O Tribunal Constitucional (TC) angolano aceitou a providência cautelar interposta por Higino Carneiro contra a rejeição da sua candidatura à liderança do MPLA e notificou o partido para apresentar contestação no prazo de oito dias.

Num despacho datado de 27 de julho, citado pela Lusa, a juíza conselheira presidente do TC, Laurinda Prazeres, admitiu a providência cautelar de suspensão da deliberação que declarou nula a candidatura do general na reforma ao cargo de presidente do Movimento Popular de Libertação de Angola.

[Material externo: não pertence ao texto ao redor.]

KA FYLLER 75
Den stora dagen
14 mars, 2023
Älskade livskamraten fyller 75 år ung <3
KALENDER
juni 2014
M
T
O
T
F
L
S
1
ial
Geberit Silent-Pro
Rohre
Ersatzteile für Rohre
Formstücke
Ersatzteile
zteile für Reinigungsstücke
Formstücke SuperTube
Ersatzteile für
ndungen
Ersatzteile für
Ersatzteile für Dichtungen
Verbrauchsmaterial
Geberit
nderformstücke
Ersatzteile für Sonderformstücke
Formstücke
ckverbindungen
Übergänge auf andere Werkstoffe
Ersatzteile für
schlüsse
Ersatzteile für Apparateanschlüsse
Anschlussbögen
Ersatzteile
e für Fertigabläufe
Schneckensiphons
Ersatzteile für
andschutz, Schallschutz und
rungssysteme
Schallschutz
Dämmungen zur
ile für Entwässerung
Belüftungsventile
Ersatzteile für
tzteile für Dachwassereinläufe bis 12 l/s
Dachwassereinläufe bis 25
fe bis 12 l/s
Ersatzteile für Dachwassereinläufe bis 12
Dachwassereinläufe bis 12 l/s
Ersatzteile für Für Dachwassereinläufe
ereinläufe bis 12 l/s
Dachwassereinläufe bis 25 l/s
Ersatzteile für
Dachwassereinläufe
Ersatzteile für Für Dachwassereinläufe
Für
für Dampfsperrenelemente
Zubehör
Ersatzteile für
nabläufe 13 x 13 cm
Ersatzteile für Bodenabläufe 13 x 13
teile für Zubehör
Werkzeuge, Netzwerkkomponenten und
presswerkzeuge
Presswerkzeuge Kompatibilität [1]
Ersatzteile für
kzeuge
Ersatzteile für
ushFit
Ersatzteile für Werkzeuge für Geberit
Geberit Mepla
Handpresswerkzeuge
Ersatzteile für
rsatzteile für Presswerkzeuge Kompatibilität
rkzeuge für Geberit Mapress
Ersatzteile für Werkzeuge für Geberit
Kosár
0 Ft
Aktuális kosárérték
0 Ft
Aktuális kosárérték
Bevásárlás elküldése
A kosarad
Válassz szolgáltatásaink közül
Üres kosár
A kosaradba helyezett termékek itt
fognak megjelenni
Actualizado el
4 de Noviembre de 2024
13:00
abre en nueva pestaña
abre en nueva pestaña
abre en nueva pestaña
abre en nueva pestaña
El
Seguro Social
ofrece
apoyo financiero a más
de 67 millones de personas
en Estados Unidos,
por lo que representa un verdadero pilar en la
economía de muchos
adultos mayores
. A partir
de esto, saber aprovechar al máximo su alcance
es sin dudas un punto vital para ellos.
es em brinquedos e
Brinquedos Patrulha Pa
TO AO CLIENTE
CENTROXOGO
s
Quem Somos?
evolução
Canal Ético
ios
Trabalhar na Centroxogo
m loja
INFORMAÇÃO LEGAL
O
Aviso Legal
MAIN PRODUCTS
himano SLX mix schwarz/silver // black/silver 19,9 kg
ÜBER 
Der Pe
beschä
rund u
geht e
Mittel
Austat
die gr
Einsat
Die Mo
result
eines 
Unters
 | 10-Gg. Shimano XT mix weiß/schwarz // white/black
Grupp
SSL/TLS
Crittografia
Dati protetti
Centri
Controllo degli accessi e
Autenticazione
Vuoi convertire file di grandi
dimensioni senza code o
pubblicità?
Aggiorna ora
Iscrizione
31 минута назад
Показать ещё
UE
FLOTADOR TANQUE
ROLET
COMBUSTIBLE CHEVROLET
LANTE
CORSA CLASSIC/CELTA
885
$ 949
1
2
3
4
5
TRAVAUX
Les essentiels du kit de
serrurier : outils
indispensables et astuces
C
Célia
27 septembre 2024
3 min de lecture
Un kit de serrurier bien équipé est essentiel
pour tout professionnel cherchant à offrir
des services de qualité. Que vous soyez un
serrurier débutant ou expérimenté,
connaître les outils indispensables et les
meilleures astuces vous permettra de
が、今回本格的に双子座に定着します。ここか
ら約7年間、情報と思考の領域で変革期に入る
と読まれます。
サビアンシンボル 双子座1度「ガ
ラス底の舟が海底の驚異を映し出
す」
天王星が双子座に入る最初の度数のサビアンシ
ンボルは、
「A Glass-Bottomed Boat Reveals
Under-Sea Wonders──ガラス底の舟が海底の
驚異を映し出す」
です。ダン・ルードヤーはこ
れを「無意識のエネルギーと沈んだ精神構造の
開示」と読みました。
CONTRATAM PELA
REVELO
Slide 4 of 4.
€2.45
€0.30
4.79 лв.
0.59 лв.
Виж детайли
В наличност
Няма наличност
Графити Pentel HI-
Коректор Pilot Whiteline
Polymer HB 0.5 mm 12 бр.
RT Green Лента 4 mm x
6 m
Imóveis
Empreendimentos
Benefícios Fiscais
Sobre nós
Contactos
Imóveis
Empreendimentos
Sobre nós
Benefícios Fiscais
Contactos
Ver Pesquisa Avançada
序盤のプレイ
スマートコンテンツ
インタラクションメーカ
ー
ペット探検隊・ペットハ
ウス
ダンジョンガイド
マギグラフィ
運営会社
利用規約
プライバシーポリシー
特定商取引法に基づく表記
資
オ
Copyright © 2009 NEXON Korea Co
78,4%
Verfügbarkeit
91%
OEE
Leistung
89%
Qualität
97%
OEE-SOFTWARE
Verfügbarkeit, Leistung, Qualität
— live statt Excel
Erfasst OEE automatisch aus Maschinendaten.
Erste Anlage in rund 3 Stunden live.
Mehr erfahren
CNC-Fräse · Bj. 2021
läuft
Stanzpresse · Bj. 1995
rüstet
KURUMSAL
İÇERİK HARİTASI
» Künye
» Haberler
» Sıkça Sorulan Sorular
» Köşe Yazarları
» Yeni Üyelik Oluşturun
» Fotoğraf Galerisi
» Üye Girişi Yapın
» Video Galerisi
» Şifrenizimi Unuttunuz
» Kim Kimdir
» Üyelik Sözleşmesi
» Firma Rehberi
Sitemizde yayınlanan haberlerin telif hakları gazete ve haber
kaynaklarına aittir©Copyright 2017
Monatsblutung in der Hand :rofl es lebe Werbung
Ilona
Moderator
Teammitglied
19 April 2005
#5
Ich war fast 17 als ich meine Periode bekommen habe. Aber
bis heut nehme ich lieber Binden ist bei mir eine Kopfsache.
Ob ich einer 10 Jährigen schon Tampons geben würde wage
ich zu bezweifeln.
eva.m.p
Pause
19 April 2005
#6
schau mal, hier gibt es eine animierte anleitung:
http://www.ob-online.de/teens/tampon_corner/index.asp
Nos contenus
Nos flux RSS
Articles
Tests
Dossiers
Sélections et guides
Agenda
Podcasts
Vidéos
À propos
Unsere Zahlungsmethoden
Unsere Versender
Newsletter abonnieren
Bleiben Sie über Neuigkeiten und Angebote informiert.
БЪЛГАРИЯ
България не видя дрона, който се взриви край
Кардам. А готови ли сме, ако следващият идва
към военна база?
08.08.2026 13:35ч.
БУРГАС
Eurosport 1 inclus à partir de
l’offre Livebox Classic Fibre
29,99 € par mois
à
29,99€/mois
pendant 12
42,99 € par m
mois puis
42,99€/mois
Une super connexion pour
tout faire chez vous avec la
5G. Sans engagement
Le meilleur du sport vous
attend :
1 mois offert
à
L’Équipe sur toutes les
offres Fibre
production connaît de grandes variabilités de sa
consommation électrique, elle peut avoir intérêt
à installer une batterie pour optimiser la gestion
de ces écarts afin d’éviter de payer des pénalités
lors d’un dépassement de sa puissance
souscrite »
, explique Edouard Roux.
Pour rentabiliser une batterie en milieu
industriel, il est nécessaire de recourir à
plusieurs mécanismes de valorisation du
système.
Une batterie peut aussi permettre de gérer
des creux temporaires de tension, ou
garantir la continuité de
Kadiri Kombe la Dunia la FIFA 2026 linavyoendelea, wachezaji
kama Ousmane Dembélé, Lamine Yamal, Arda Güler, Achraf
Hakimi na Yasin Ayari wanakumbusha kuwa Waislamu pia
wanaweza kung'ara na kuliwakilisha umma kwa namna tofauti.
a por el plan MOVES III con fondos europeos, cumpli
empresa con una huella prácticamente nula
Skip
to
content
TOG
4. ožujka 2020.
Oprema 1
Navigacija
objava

Higino Carneiro recorreu ao Tribunal Constitucional para suspender a decisão da Subcomissão de Candidaturas do IX Congresso Ordinário do MPLA, que declarou nula, a 21 de julho, a sua candidatura à presidência do partido, alegando graves irregularidades no processo.

A providência cautelar argumenta que a decisão não foi assinada por todos os membros do órgão, que é colegial, e que o calendário eleitoral foi violado, uma vez que o prazo de apresentação de candidaturas decorre até 25 de outubro e a verificação da conformidade só está prevista para novembro.